Julio C. Palencia
De acuerdo con el cristianismo, el otro, la otra, no son sólo nuestros semejantes; son también nuestro prójimo, nuestro hermano, nuestra hermana. La más alta exigencia del cristianismo es la justicia, el reconocimiento a los derechos humanos de los otros. No se ama a dios si no se ama con idéntica fuerza al prójimo. Este principio tenso y básico del cristianismo es el que anidó en Alejandro Cotí a sus 10 años como acólito de la Catedral de Quetzaltenango. Rondaba el año 1962.
Es fácil vivir en la apariencia. Es fácil parecer, simular, pretender. Ser es algo muy distinto. Vivir a fondo y con todas sus consecuencias las máximas de tu doctrina. Ser involucra riesgos. El hambre de los otros no pasa desapercibida, la injusticia ajena se vive como propia, la pobreza extrema se percibe como lo que es: la violencia originaria de toda violencia, un insulto. El ideario revolucionario comienza a tomar forma.
Alejandro Cotí pasa de ser un niño brillante a ser un muchacho lúcido con incipiente conciencia social en el Instituto Normal para Varones de Occidente y luego líder estudiantil y revolucionario en la Universidad de San Carlos. ¿Hay un cambio en él? En realidad, no. Tenemos al mismo Alejandro Cotí niño y ahora adulto buscando respuestas en una sociedad que lo expulsa, que no encaja con su versión de justicia, de igualdad, de libertad. ¿Qué cambió entonces? Alejandro encontró un camino. Un camino que otros con anterioridad ya habían tomado y que muchos otros jóvenes, mujeres y hombres, contemporáneos suyos estaban tomando. Decidieron encarnar, impulsar, el cambio, tomarlo en su mente y su cuerpo, ser ellos mismos el cambio. Eligieron el camino de la ciencia y la lucha social revolucionaria, la lucha colectiva en contra de un sistema que ha sido injusto por siglos: hambre, pobreza extrema, exclusión, desprecio, racismo. Y en el extremo opuesto la afrenta y el descaro: concentración escandalosa de la riqueza y los recursos naturales en unas cuentas familias, el privilegio desproporcionado como sistema para beneficio de unos pocos, la ventaja oprobiosa, la concentración sin escrúpulos de la propiedad de la tierra, los latifundios y la oligarquía mafiosa.
Vivimos en una sociedad llena de saldos sociales negativos, así se ha construido Guatemala.
Se es revolucionario por amor: amor a los otros, amor a la especie humana, amor a nuestra madre tierra. Se ofrendan los esfuerzos y, si fuera necesario, la vida, por un futuro colectivo que se vislumbra mejor para todos. Es la enseñanza, el ejemplo, de los hombres y mujeres que encarnaron los ideales revolucionarios de una patria para todos, digna, justa y solidaria.

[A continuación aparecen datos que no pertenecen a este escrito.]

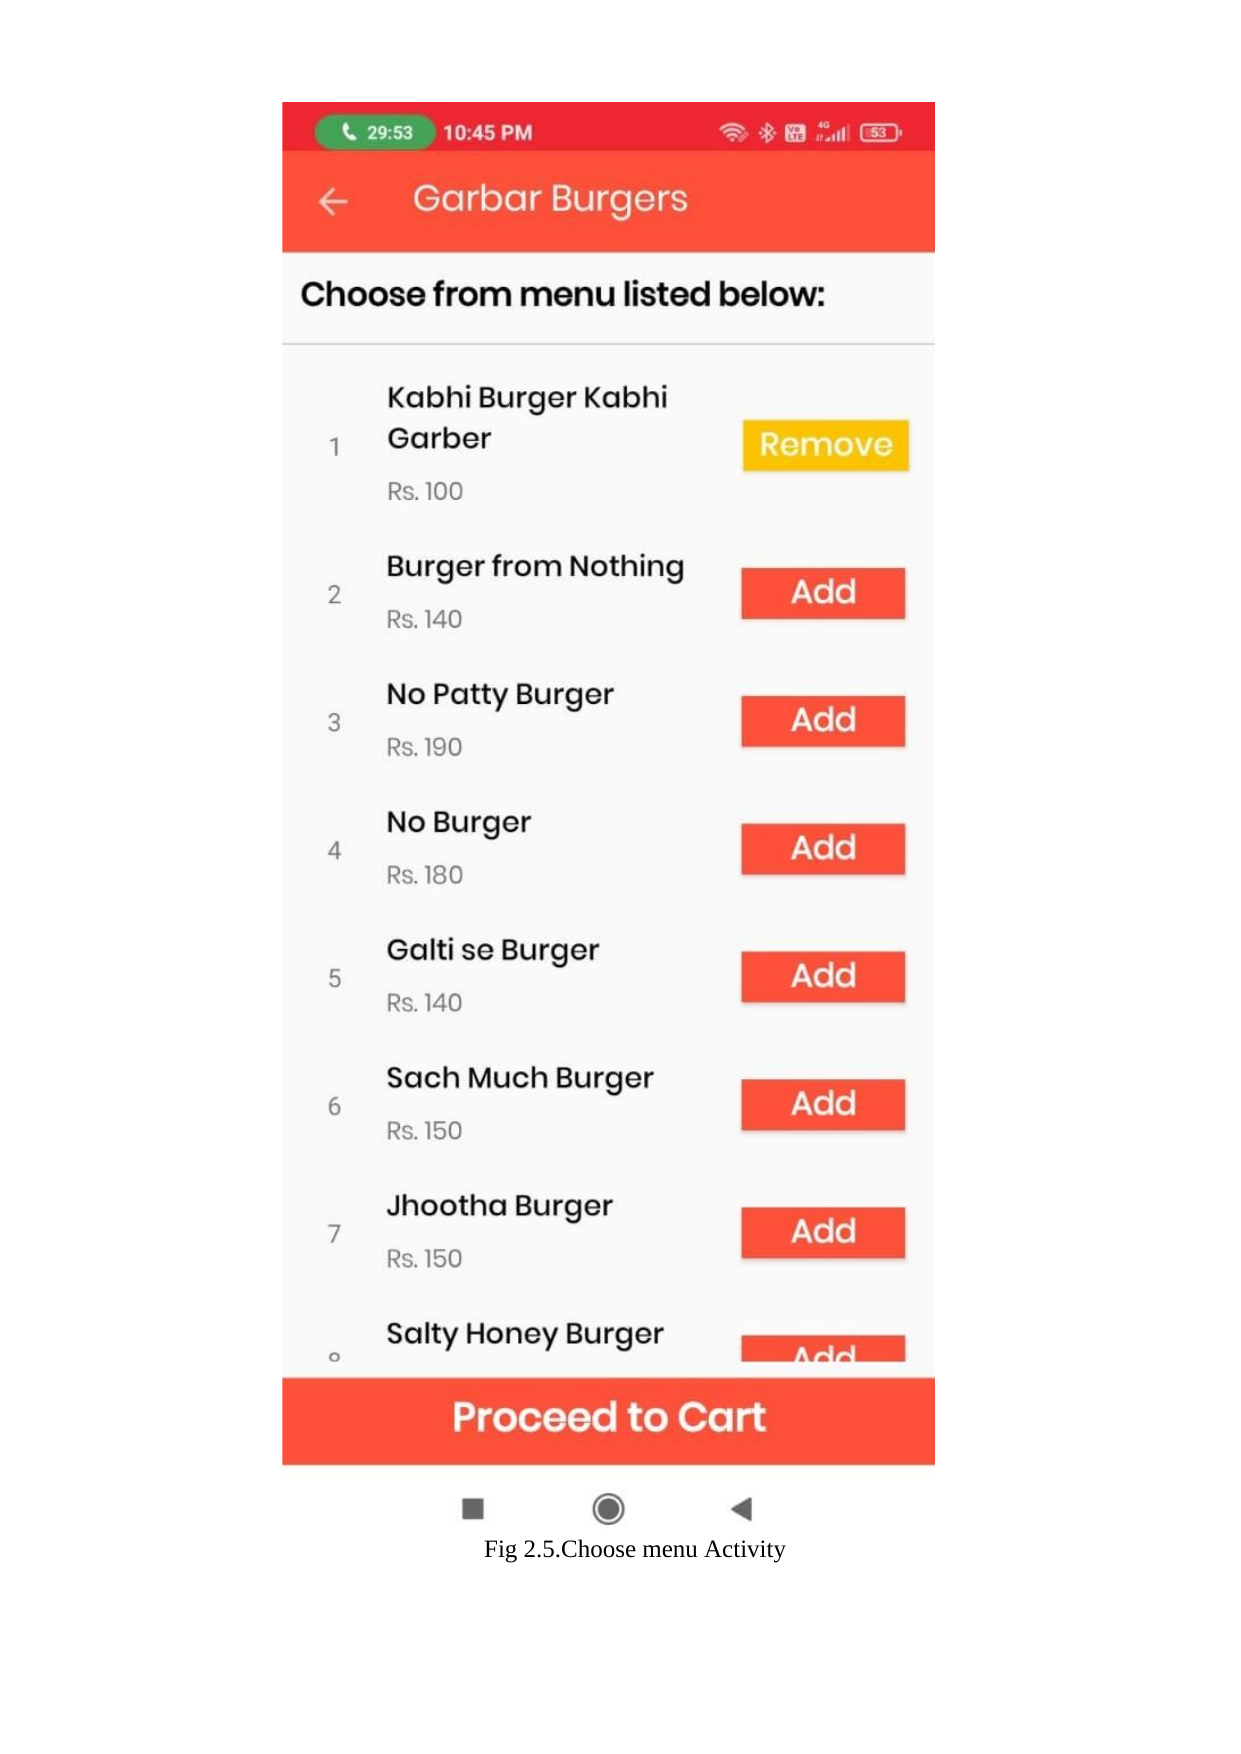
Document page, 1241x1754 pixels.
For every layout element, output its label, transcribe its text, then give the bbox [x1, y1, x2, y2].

text Fig 2.5.Choose menu Activity [348, 1534, 1188, 1562]
picture [282, 102, 935, 1534]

El pasado 8 de octubre muy temprano encendí una veladora que dediqué a la memoria de Alejandro Cotí. Y dediqué también esa veladora a todos los revolucionarios caídos en Guatemala, en especial a revolucionarios universitarios contemporáneos de Alejandro, entre los cuales mencionaré a Juan Luis Molina Loza, Rubén «Chino» Herrera, Gerardo “Drupi” Cortés, Edgar Palma Lau, Carlos Enrique Rodríguez Agreda, Oliverio Castañeda de León y Manuel Fermín Reyes Melgar.
1954 es una fecha de quiebre. El año de la invasión promovida por el gobierno de los Estados Unidos y la United Fruit Company para derrocar al legítimo gobierno guatemalteco encabezado por Jacobo Árbenz Guzmán. La revolución democrática, que duró 10 años, significó nuestros primeros pasos para salir del atraso, la ignorancia y la injusticia que ha generado y sigue generando el sistema social y económico imperante y que mantiene aún hoy a una mafia en el poder político y económico.
Alejandro Cotí, querido compañero, aquí estás presente hoy y aquí estamos nosotros, tu ciudad te recibe 42 años después con un abrazo entusiasmado, tú, joven padre de la patria, prócer del pueblo en todo derecho, Guatemala reclama como suyo tu ejemplo.
Texto leído el 14 de octubre de 2022 en la presentación en Quetzaltenango de Alejandro Cotí, Julio C. Palencia (comp.), Editorial Praxis, México, 2022.